[Chart comprehension data]
--- --- ---
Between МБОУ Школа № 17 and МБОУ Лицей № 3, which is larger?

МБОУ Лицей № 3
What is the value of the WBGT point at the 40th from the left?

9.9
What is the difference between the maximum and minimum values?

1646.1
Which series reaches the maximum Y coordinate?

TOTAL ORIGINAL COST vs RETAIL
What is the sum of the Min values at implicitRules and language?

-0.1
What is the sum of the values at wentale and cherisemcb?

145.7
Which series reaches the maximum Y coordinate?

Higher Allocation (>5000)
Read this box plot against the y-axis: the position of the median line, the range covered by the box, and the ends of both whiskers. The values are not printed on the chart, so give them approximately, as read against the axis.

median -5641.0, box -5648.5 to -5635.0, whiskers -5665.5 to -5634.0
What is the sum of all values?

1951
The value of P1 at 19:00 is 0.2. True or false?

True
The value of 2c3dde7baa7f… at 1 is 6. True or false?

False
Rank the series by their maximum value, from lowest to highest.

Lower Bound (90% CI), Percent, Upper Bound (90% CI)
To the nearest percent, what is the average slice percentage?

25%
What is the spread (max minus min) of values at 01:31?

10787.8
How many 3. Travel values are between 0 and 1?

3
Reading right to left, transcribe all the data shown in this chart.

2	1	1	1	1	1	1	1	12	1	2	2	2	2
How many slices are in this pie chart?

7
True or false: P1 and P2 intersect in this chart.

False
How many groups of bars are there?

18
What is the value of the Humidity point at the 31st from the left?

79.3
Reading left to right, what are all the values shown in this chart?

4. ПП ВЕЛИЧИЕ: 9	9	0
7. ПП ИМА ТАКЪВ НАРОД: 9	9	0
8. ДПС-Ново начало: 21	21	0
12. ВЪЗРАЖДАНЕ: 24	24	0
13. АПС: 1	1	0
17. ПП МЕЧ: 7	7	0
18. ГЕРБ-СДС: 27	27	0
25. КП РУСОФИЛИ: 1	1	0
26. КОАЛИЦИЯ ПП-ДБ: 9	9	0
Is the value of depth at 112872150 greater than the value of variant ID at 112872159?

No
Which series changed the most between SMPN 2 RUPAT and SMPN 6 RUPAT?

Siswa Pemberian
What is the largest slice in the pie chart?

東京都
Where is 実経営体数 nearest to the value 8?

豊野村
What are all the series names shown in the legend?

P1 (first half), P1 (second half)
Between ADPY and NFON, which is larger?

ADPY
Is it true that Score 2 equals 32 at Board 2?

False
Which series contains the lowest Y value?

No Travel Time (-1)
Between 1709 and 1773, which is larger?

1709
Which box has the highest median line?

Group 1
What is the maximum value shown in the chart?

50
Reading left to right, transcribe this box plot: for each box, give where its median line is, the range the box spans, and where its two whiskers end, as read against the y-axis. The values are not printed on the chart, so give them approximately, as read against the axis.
--- --- ---
Action item.
Render every line of the entries above as a Markdown table with the columns Number and Text, numbering the rows in order and leaving out blank lines.

Result of this task.
| Number | Text |
|---|---|
| 1 | Between МБОУ Школа № 17 and МБОУ Лицей № 3, which is larger? |
| 2 | МБОУ Лицей № 3 |
| 3 | What is the value of the WBGT point at the 40th from the left? |
| 4 | 9.9 |
| 5 | What is the difference between the maximum and minimum values? |
| 6 | 1646.1 |
| 7 | Which series reaches the maximum Y coordinate? |
| 8 | TOTAL ORIGINAL COST vs RETAIL |
| 9 | What is the sum of the Min values at implicitRules and language? |
| 10 | -0.1 |
| 11 | What is the sum of the values at wentale and cherisemcb? |
| 12 | 145.7 |
| 13 | Which series reaches the maximum Y coordinate? |
| 14 | Higher Allocation (>5000) |
| 15 | Read this box plot against the y-axis: the position of the median line, the range covered by the box, and the ends of both whiskers. The values are not printed on the chart, so give them approximately, as read against the axis. |
| 16 | median -5641.0, box -5648.5 to -5635.0, whiskers -5665.5 to -5634.0 |
| 17 | What is the sum of all values? |
| 18 | 1951 |
| 19 | The value of P1 at 19:00 is 0.2. True or false? |
| 20 | True |
| 21 | The value of 2c3dde7baa7f… at 1 is 6. True or false? |
| 22 | False |
| 23 | Rank the series by their maximum value, from lowest to highest. |
| 24 | Lower Bound (90% CI), Percent, Upper Bound (90% CI) |
| 25 | To the nearest percent, what is the average slice percentage? |
| 26 | 25% |
| 27 | What is the spread (max minus min) of values at 01:31? |
| 28 | 10787.8 |
| 29 | How many 3. Travel values are between 0 and 1? |
| 30 | 3 |
| 31 | Reading right to left, transcribe all the data shown in this chart. |
| 32 | 2	1	1	1	1	1	1	1	12	1	2	2	2	2 |
| 33 | How many slices are in this pie chart? |
| 34 | 7 |
| 35 | True or false: P1 and P2 intersect in this chart. |
| 36 | False |
| 37 | How many groups of bars are there? |
| 38 | 18 |
| 39 | What is the value of the Humidity point at the 31st from the left? |
| 40 | 79.3 |
| 41 | Reading left to right, what are all the values shown in this chart? |
| 42 | 4. ПП ВЕЛИЧИЕ: 9	9	0 |
| 43 | 7. ПП ИМА ТАКЪВ НАРОД: 9	9	0 |
| 44 | 8. ДПС-Ново начало: 21	21	0 |
| 45 | 12. ВЪЗРАЖДАНЕ: 24	24	0 |
| 46 | 13. АПС: 1	1	0 |
| 47 | 17. ПП МЕЧ: 7	7	0 |
| 48 | 18. ГЕРБ-СДС: 27	27	0 |
| 49 | 25. КП РУСОФИЛИ: 1	1	0 |
| 50 | 26. КОАЛИЦИЯ ПП-ДБ: 9	9	0 |
| 51 | Is the value of depth at 112872150 greater than the value of variant ID at 112872159? |
| 52 | No |
| 53 | Which series changed the most between SMPN 2 RUPAT and SMPN 6 RUPAT? |
| 54 | Siswa Pemberian |
| 55 | What is the largest slice in the pie chart? |
| 56 | 東京都 |
| 57 | Where is 実経営体数 nearest to the value 8? |
| 58 | 豊野村 |
| 59 | What are all the series names shown in the legend? |
| 60 | P1 (first half), P1 (second half) |
| 61 | Between ADPY and NFON, which is larger? |
| 62 | ADPY |
| 63 | Is it true that Score 2 equals 32 at Board 2? |
| 64 | False |
| 65 | Which series contains the lowest Y value? |
| 66 | No Travel Time (-1) |
| 67 | Between 1709 and 1773, which is larger? |
| 68 | 1709 |
| 69 | Which box has the highest median line? |
| 70 | Group 1 |
| 71 | What is the maximum value shown in the chart? |
| 72 | 50 |
| 73 | Reading left to right, transcribe this box plot: for each box, give where its median line is, the range the box spans, and where its two whiskers end, as read against the y-axis. The values are not printed on the chart, so give them approximately, as read against the axis. |